Mon, Jul 12, 2004 - Page 9 News List

Just say no to Asian monetary union

Asia is suited poorly to an EU-style currency arrangement, but that hasn't stopped some pundits from trying to give the idea credibility

By Christopher Lingle

ILLUSTRATION MOUNTAIN PEOPLE

Following the experiences of the EU's euro-zone region, a common currency area for Asia is being widely discussed. Even though an Asian monetary union is a fantasy that ignores both economic and political realities, even respectable economists have opined on the matter.

For example, Robert Mundell, a Nobel laureate in economics, has made statements in support of the creation of an Asian monetary union. Citing exchange rate volatility between the Japanese yen and the US dollar as being a problem for Asian economies, he suggested introducing a common currency area patterned on the euro-zone.

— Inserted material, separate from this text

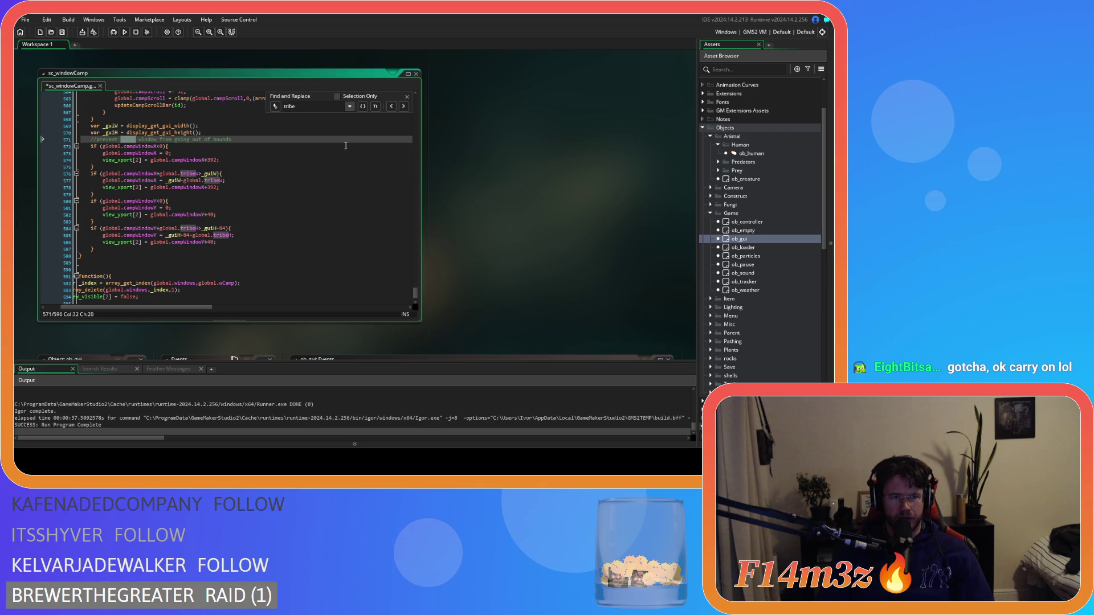
Step to the tribe matches near lines 576–577 and inspect the surrounding bounds checks
{"action": "left_click", "coordinate": [129, 141]}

A private study group of the International Bureau of the Japanese Finance Ministry has promoted the idea of a unified currency for Asia.

Unsurprisingly, it begins with a plan for greater use of the yen in transactions in the region. The final report of the Study Group for the Promotion of the Internationalization of the Yen indicated that a unified currency would increase financial and economic cooperation among ASEAN countries, Japan, China and South Korea.

These proposals have not gone unheeded. ASEAN countries, along with Japan, China, and South Korea set up a system of swap agreements in May 2000 to reduce volatility in exchange rate fluctuations and to protect their currencies from speculative attacks.

In fact, there are many reasons that Asian countries should hesitate before making radical moves toward increased cooperation of their monetary authorities. In the first instance, coordinated monetary policy leads to a reduction in sovereignty. When an economy has free trade but fixed exchange rates, the domestic price level will fluctuate in order to absorb changes in international trade and financial flows. In the case of Hong Kong, it also brought a long cycle of deflation.

A more important point is that Asia does not constitute what economists refer to an "optimum currency area" whereby a single currency would generate net economic benefits. Supporters of an Asian currency union make a heroic assumption that East Asia might constitute such an area. However, this assertion reflects a political judgment that had little to do with the interconnectedness of Asian economies.

While there is more convergence in economic and political conditions in Europe, it is not clear that it is so well-suited to be a common currency area. One key element in the theoretic models is the high mobility of labor.

Language and cultural differences along with distrust of outsiders renders much of Europe's labor relatively immobile.

Needless to say, such differences in Asia are much wider than they are in Europe. Never mind migration barriers and diverse political regimes in Asia, there are widely uneven economic development patterns both within and between countries. While many rural areas depend upon agricultural output while urbanized regions depend upon manufacturing and energy production, the more advanced urban areas and city-states depend more heavily upon services. Consequently, external shocks will have asymmetrical impacts on different economic sectors of each country. And these shocks will impact upon the different geographical regions across countries and within each country. A single currency would eliminate the shock-absorbing capacity offered by national currencies. Without the safety-valve effect of a fluctuating local currency, unequal development between and within countries will become amplified and rigid.